Sociologically, I don't like freeways. You may not realize this because you're young or in a rut, but the freeway is a fairly new arrival---born sometime at the tail end of the baby-boom, after the A-bomb, before the H-bomb, and fairly concurrent with the poodle skirt. The chronology is important.

Giving you a 20 minute commute into the city wasn't the freeway's primary purpose. Ike was running the country back then, and, by most accounts, he did a serviceable job. But he wasn't a political scientist like Wilson, a Yale aristocrat like Roosevelt, or even good looking, young, and idealistic like Kennedy. Ike was a general and the Cold War was just beginning to frost around the edges.

Ike wanted a way to quickly move nukes and troops from San Francisco to Santa Fe, and to dozens of other cities starting with "San" all across the country. The interstate highway was born, our military responsiveness was greatly increased, and all of the sudden you could live in the suburbs and still sleep until 7:30 before having to leave for work.

Not many missiles have used the freeways since, but lots of people in those suburbs have. The city pulls and breaths them into it's vast lungs from about 8:00 to 9:00, and then exhales them from about 5:00 to 6:00.

I'm one of those people. I live in a Suburb. I like having a yard and a real house and not having to my neighbors listen to the radio stations offensive to my tastes.
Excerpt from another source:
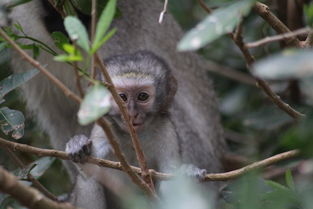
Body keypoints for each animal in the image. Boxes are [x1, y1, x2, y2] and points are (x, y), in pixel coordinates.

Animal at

It's great.

But with the advent of the freeway life can more easily become work and home, black and white, here and there, bland and bland. Get up, brush teeth, pass through a portal at 65 mph, work for a eight hours, rush through the portal the opposite way, and I'm home. Not too bad, but not too great. A Greek Philosopher once contemplated such a life of sensible utility. His response was concise: "But where is the mustard?"

I'm not a philosopher, but I will tell you one place you can find some mustard: when you get off the freeway.

In a time not long ago, in place ten minutes from where you currently live, towns used to be adorable little self-contained entities. They had main streets, center streets, storefronts, corner stores, boutiques, salons and barber shops, movie theaters, book stores, cemeteries, and mustard. Towns developed around hearts, not freeway exits.

It takes longer to get to the city from the suburb if you're meandering through the main and center streets of the five smaller towns that are sandwiched in between. As it turns out, those little towns are not just exits to be passed by on your way to work, or the mall, or wherever it is you go. Those little towns have histories and micro-cultures and old people who sit on their front porch, who wonder why life has been so different since the freeway.

Two weeks ago I was off the freeway and I realized that life is pretty good. There was a second hand store, a mom-and-pop-cafe, and dozens of other places that seemed like a good way to spend a Saturday. So why should I have to stay in my house, go to work, end up at the mall and the giant box grocery store, and no points in between?

I bought a camera, talked to a friend, and the travelogue begins. First stop, Sunnyside, Utah.